The second attempt occurred as part of a shipment of oranges, where 423,926 number of pills were found hidden in the spare tire of the truck carrying the fruit. The shipment was reportedly routed through the Red Sea port.

Saudi Arabia's ZATCA authority empty a concealed container filled with the illegal Captagon drug in a seizure reported on February 11, 2022. (ZATCA)
Saudi Arabia's ZATCA authority empty a concealed container filled with the illegal Captagon drug in a seizure reported on February 11, 2022. (ZATCA)

Three people have been arrested in connection with the crime, SPA reported.

The authority reportedly said that they are continuing to “tighten customs control” over imports into the country.

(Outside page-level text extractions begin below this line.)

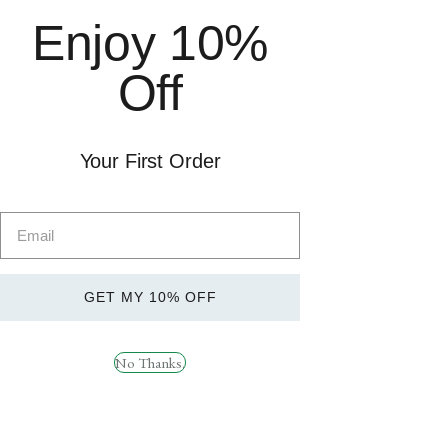
Pre-Workout
Free delivery on orders over
Enjoy 10%
Sports Nutrition
£49. Order before 1pm for
Health
next day delivery. Subject to
Off
Brands
availability.
Weight Management
SARMs
Delivery &
Your First Order
Returns
Socials
GET MY 10% OFF
RYPT SUPPORT
Instagram
How can we help?
Facebook
No Thanks.
TikTok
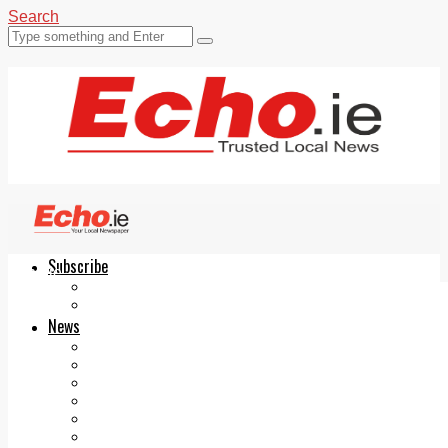
Search
Subscribe
Echo.ie
Login
ePaper
News
Tallaght
Clondalkin
Ballyfermot
Lucan
Videos
Join Our Newsletter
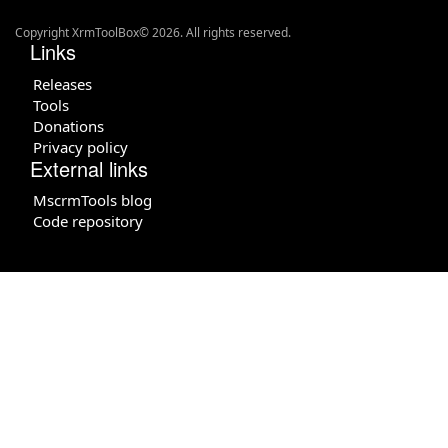
Copyright XrmToolBox© 2026. All rights reserved.
Links
Releases
Tools
Donations
Privacy policy
External links
MscrmTools blog
Code repository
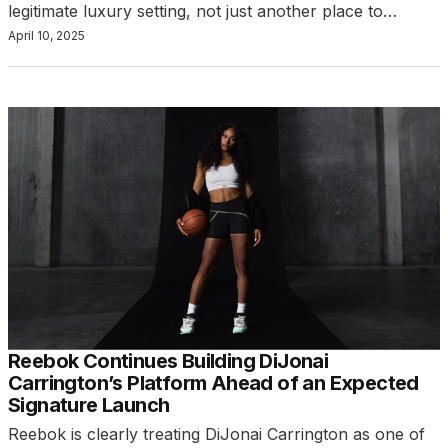
legitimate luxury setting, not just another place to…
April 10, 2025
Reebok Continues Building DiJonai
Carrington’s Platform Ahead of an Expected
Signature Launch
Reebok is clearly treating DiJonai Carrington as one of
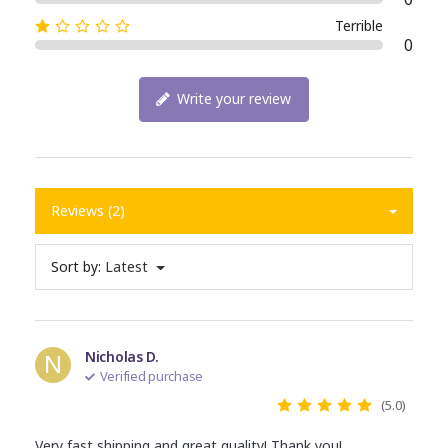
Terrible
0
Write your review
Reviews (2)
Sort by:
Latest
N
Nicholas D.
Verified purchase
(5.0)
Very fast shipping and great quality! Thank you!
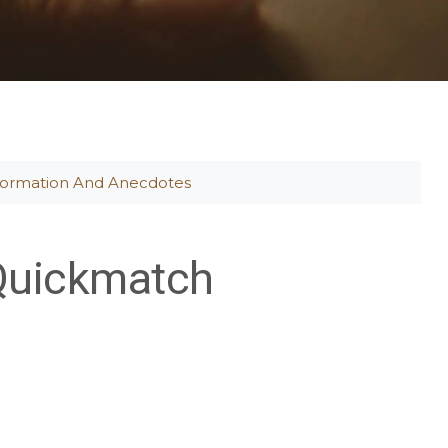
formation And Anecdotes
Quickmatch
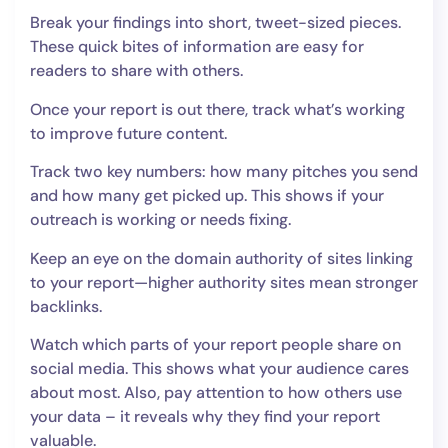
Break your findings into short, tweet-sized pieces.
These quick bites of information are easy for
readers to share with others.
Once your report is out there, track what’s working
to improve future content.
Track two key numbers: how many pitches you send
and how many get picked up. This shows if your
outreach is working or needs fixing.
Keep an eye on the domain authority of sites linking
to your report—higher authority sites mean stronger
backlinks.
Watch which parts of your report people share on
social media. This shows what your audience cares
about most. Also, pay attention to how others use
your data – it reveals why they find your report
valuable.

On Tuesday, officials arrested an individual in the Asir region for being in possession of 20 kilograms of hashish, a drug derived from cannabis.

Authorities in the region have been cracking down on narcotics. In a strong stance against drug use, the Kingdom placed a ban on the import of fruit and vegetables from Lebanon in 2021 after Saudi Arabia’s Customs foiled an attempt to smuggle over five million pills of Captagon.

According to an AFP count, more than 25 million pills of Captagon have been seized across the region since the start of the year alone.

According to the Ministry of Interior (MOI), the severest punishment dealt to an individual involved in smuggling illicit narcotics is death.

Meanwhile, individuals who deal the substance face imprisonment, lashing, and/or a financial fine. Repeat offenders may receive a death sentence, according to the MOI.